その報告を受け、luckin coffeeの取締役会で内部調査を始めた。その結果、同社COO(最高執行責任者)の劉健と複数の部下による売上高の改ざんなど不正行為があったことを2日に発表された。規制当局への届け出によると、捏造疑惑の取引は昨年9月までの期間で、約22億元(約335億円)にあがるという。
原稿の執筆時点で、同社の株価は前日比76%安の6.4ドルまで暴落している。
今回の不正疑惑の情報源となったのは、米空売り専門投資会社マディ・ウォーターズ・リサーチ(MWR)に送ってきた89ページにも上る匿名の報告書だ。MWRはこれを「信用に足るもの」として、その写しもツイッターに投稿している。
報告書では、luckin coffeeがナスダックに上場した2019年第3四半期から財務・運営データのねつ造が始まったとしている。luckin coffeeの981店舗を対象に合計1万1260時間にわたる店舗内動画を収集し、実際の販売状況を調べたところ、1店舗当たりの1日の商品販売数は平均263個だったことがわかった。しかし、luckin coffeeの財務報告書では同四半期のこの数字は483~506個(予想値)と記載されている。

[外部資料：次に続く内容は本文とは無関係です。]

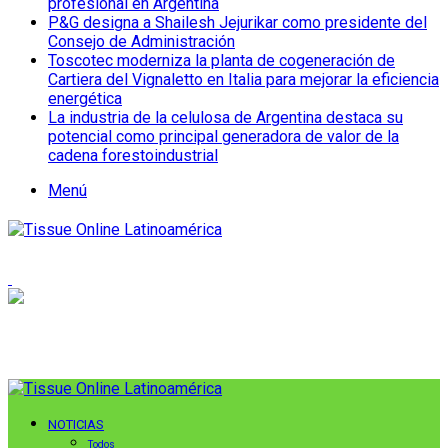
profesional en Argentina
P&G designa a Shailesh Jejurikar como presidente del
Consejo de Administración
Toscotec moderniza la planta de cogeneración de
Cartiera del Vignaletto en Italia para mejorar la eficiencia
energética
La industria de la celulosa de Argentina destaca su
potencial como principal generadora de valor de la
cadena forestoindustrial
Menú
NOTICIAS
Todos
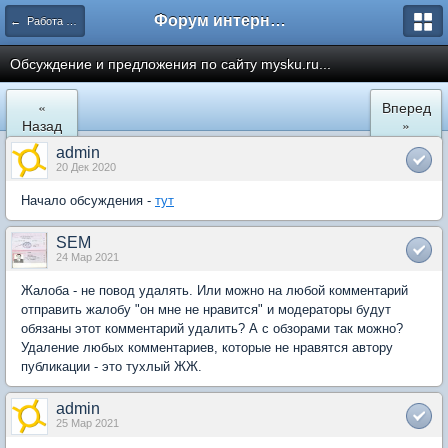
Форум интернет покупателей
← Работа сайта mySKU.ru
Обсуждение и предложения по сайту mysku.ru...
«
Вперед
Назад
»
admin
20 Дек 2020
Начало обсуждения -
тут
SEM
24 Мар 2021
Жалоба - не повод удалять. Или можно на любой комментарий
отправить жалобу "он мне не нравится" и модераторы будут
обязаны этот комментарий удалить? А с обзорами так можно?
Удаление любых комментариев, которые не нравятся автору
публикации - это тухлый ЖЖ.
admin
25 Мар 2021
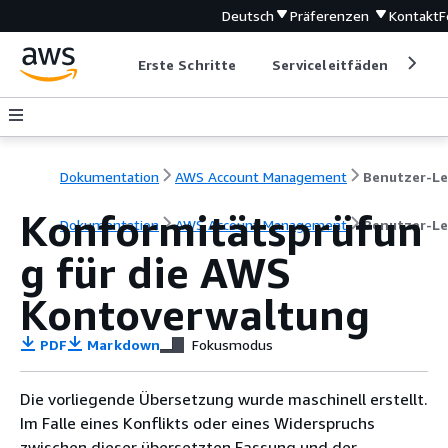
Deutsch
Präferenzen
Kontakt
F
Erste Schritte
Serviceleitfäden
Ent
Dokumentation
AWS Account Management
Konformitätsprüfun
Dokumentation
AWS Account Management
Benutzer-Le
g für die AWS
Kontoverwaltung
PDF
Markdown
Fokusmodus
Die vorliegende Übersetzung wurde maschinell erstellt.
Im Falle eines Konflikts oder eines Widerspruchs
zwischen dieser übersetzten Fassung und der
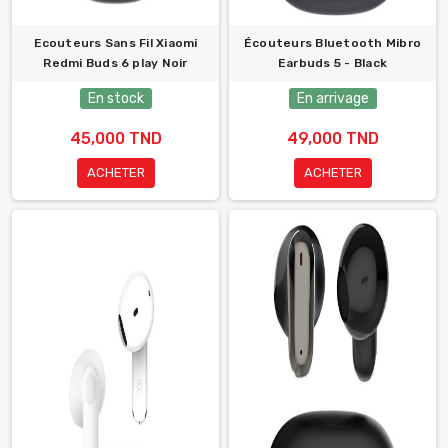
Ecouteurs Sans Fil Xiaomi
Écouteurs Bluetooth Mibro
Redmi Buds 6 play Noir
Earbuds 5 - Black
En stock
En arrivage
45,000 TND
49,000 TND
ACHETER
ACHETER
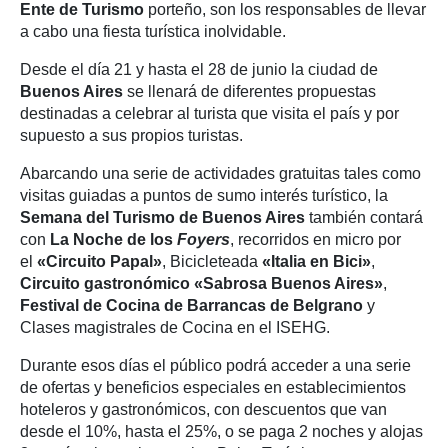
Ente de Turismo
porteño, son los responsables de llevar
a cabo una fiesta turística inolvidable.
Desde el día 21 y hasta el 28 de junio la ciudad de
Buenos Aires
se llenará de diferentes propuestas
destinadas a celebrar al turista que visita el país y por
supuesto a sus propios turistas.
Abarcando una serie de actividades gratuitas tales como
visitas guiadas a puntos de sumo interés turístico, la
Semana del Turismo de Buenos Aires
también contará
con
La Noche de los
Foyers
, recorridos en micro por
el
«Circuito Papal»
, Bicicleteada
«Italia en Bici»
,
Circuito gastronómico
«Sabrosa Buenos Aires»
,
Festival de Cocina de Barrancas de Belgrano
y
Clases magistrales de Cocina en el ISEHG.
Durante esos días el público podrá acceder a una serie
de ofertas y beneficios especiales en establecimientos
hoteleros y gastronómicos, con descuentos que van
desde el 10%, hasta el 25%, o se paga 2 noches y alojas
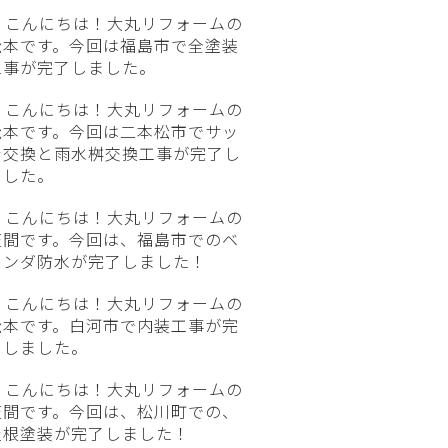
こんにちは！大丸リフォームの
松本です。今回は福島市で全塗装
工事が完了しました。
こんにちは！大丸リフォームの
松本です。今回は二本松市でサッ
シ交換と雨水桝交換工事が完了し
ました。
こんにちは！大丸リフォームの
笠間です。今回は、福島市でのベ
ランダ防水が完了しました！
こんにちは！大丸リフォームの
松本です。白河市で内装工事が完
了しました。
こんにちは！大丸リフォームの
笠間です。今回は、松川町での、
屋根塗装が完了しました！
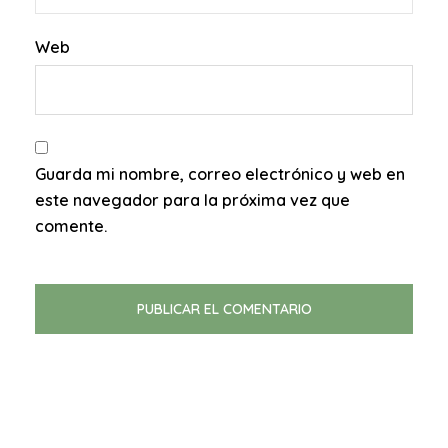
Web
Guarda mi nombre, correo electrónico y web en
este navegador para la próxima vez que
comente.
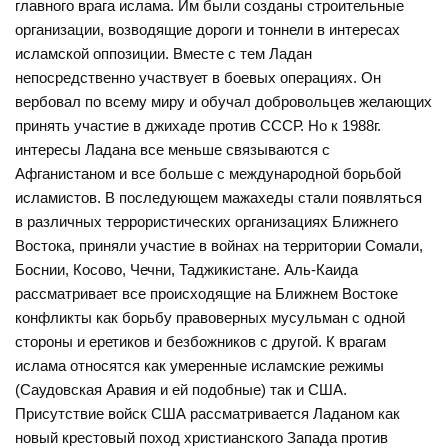
главного врага ислама. Им были созданы строительные
организации, возводящие дороги и тоннели в интересах
исламской оппозиции. Вместе с тем Ладан
непосредственно участвует в боевых операциях. Он
вербовал по всему миру и обучал добровольцев желающих
принять участие в джихаде против СССР. Но к 1988г.
интересы Ладана все меньше связываются с
Афганистаном и все больше с международной борьбой
исламистов. В последующем мажахеды стали появляться
в различных террористических организациях Ближнего
Востока, приняли участие в войнах на территории Сомали,
Боснии, Косово, Чечни, Таджикистане. Аль-Каида
рассматривает все происходящие на Ближнем Востоке
конфликты как борьбу правоверных мусульман с одной
стороны и еретиков и безбожников с другой. К врагам
ислама относятся как умеренные исламские режимы
(Саудовская Аравия и ей подобные) так и США.
Присутствие войск США рассматривается Ладаном как
новый крестовый поход христианского Запада против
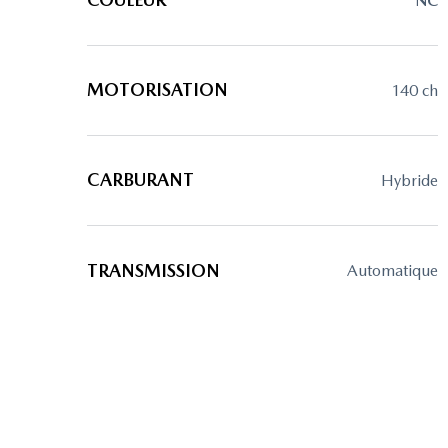
NC
MOTORISATION
140 ch
CARBURANT
hybride
TRANSMISSION
automatique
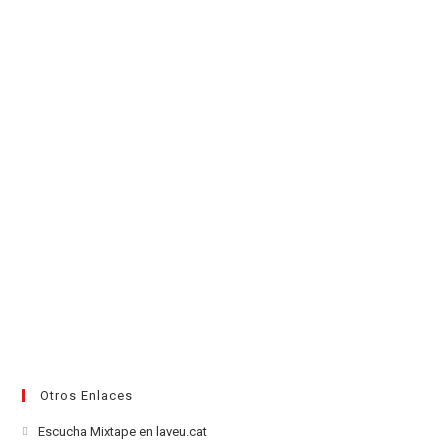
en
pestaña
pestaña
pestaña
pestaña
pestaña
pestaña
una
nueva
pestaña
Otros Enlaces
Se
Escucha Mixtape en laveu.cat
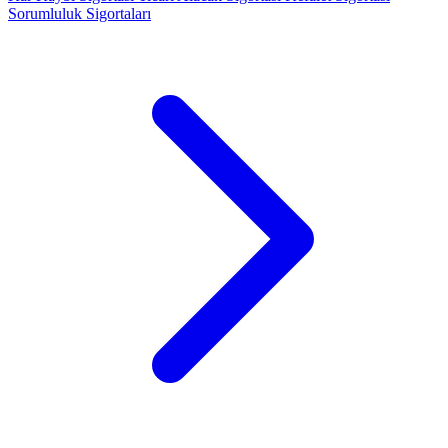
Sorumluluk Sigortaları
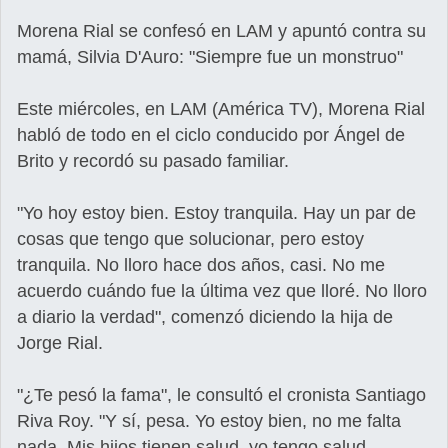
Morena Rial se confesó en LAM y apuntó contra su
mamá, Silvia D'Auro: "Siempre fue un monstruo"
Este miércoles, en LAM (América TV), Morena Rial
habló de todo en el ciclo conducido por Ángel de
Brito y recordó su pasado familiar.
"Yo hoy estoy bien. Estoy tranquila. Hay un par de
cosas que tengo que solucionar, pero estoy
tranquila. No lloro hace dos años, casi. No me
acuerdo cuándo fue la última vez que lloré. No lloro
a diario la verdad", comenzó diciendo la hija de
Jorge Rial.
"¿Te pesó la fama", le consultó el cronista Santiago
Riva Roy. "Y sí, pesa. Yo estoy bien, no me falta
nada. Mis hijos tienen salud, yo tengo salud.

また、2万5843枚のレシートを入手して調べたところ、1商品あたりの正味販売価格を1.23元(約19円)あるいは12.3%引き上げられていることがわかった。現在の事業スキームを維持することが目的とみられる。
オンライン経由の受注件数についても、報告書では151店舗を対象に追跡調査を行っている。営業開始時間と終了時間にそれぞれ商品を注文し、受注通し番号からその日の受注件数を割り出した。調査の結果、1店舗当たりの1日の受注件数は34~232件も水増しされていることがわかった。
こうした不正行為以外に、経営陣や大株主に関する不穏なデータも示されている。これまで株式の売却は一切行っていないと公言している彼らだが、実際は譲渡担保としてすでに持ち株の49%を売却済みだそうだ。
2日の発表によると、取締会による内部調査はまだ終わっていないという。新型コロナの影響で、luckin coffeeの4500店舗の中の500店舗しか営業していない。不正会計の影響に加わり、創業以来の最大の危機になるだろう。